The TSG-OCG network consisted of the 106 nodes and 303 edges (Figure 6). Among the 106 nodes, 48 belonged to the TSG proteins, which accounted for 96% of all the TSG proteins; 49 belonged to the OCG proteins, which accounted for 98% of all the OCG proteins; and 9 were linkers. The composition of the network indicated that the TSG-OCG network mainly consisted of the TSG and OCG proteins. Among the 303 edges, 89 links occurred among 42 TSG proteins, 51 among 36 OCGs, 117 among the 71 proteins (38 TSGs and 33 OCGs), and 46 between 9 linkers and 15 TSGs or 26 OCGs. Thus, 257 edges (84.8%) existed among TSGs and OCGs, suggesting that the TSG proteins and the OCG proteins were highly connected to each other in the context of protein-protein interaction networks. Moreover, the proportion of these links between the 38 TSGs and 33 OCGs (38.7%) were higher than that of interactions among the TSGs (29.5%) and that of interactions among OCGs (16.9%), respectively. Most of the TSGs (38, 79%) had at least one edge with OCGs. Similarly, most of the OCGs (67%) had at least one edge with TSGs.

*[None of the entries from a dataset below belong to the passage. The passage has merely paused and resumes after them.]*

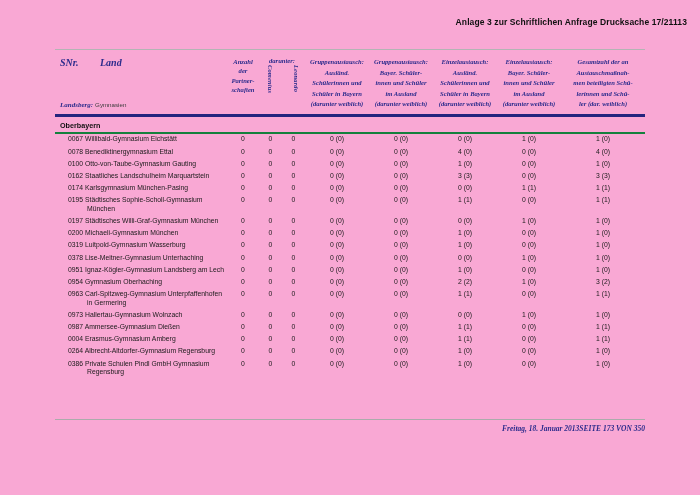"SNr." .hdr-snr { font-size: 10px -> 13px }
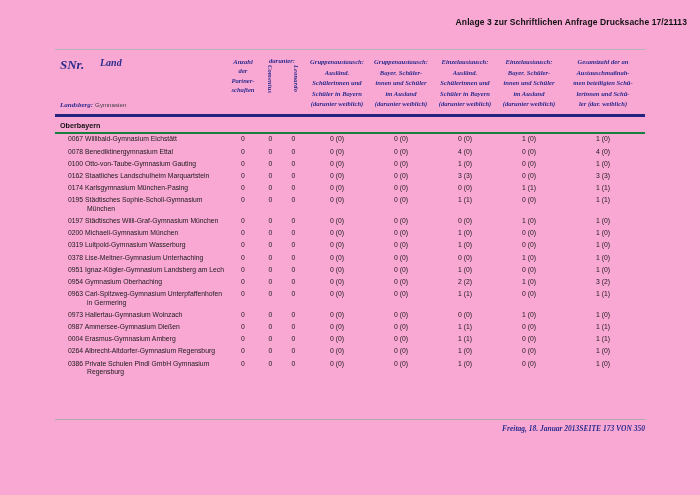"Oberbayern" .section-row { border-bottom: 2px solid #15803d -> 5px solid #15803d; margin-top: none -> 24px }
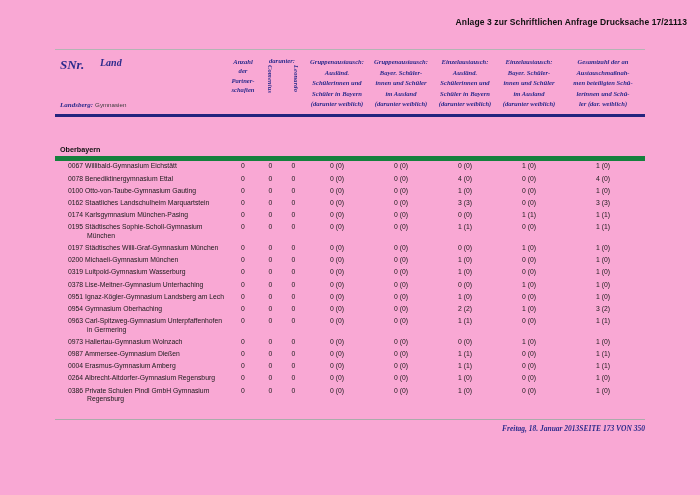"Freitag, 18. Januar 2013" .footer { gap: none -> 20px; justify-content: flex-end -> space-between }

To further explore the joint contribution of mutations in TSGs and OCGs, we integrated the mutation frequency of Pan-Cancer samples in each gene with the TSG-OCG network (Figure 6). The bigger node size represents the higher percentage of samples with mutations in Pan-Cancer project. The mutation frequency of the 106 genes encoding the 106 nodes in the TSG-OCG network ranged from 0.33% to 46.15% with the average value of 3.14%. We further examined the correlation between the mutation frequency and degree of proteins using Pearson's correlation. We found that the mutation frequency and degree of proteins had a significant correlation (r = 0.30, P-value = 0.002). The observation indicated that the higher direct associations among these genes with higher mutation frequencies might contribute to the cancer development jointly. For example, TP53 had the highest mutation frequency in all samples and had 26 interactors. Among them, 21 were TSGs and four OCGs. Among the 21 TSGs, gene PTEN is another TSG gene with higher mutation frequency (11.27%), which might indicate that they might contribute to the cancer development together. In fact, several studies have demonstrated that that the PTEN and T53 genes jointly participate in the carcinogenesis o may malignancies [32]. Similarly, another example is the gene ARID1A that has an association with TP53 and had a higher mutation frequency (11.27%). One previous study has shown that one mutation in the gene associated with mismatch repair efficiency and normal p53 expression [33].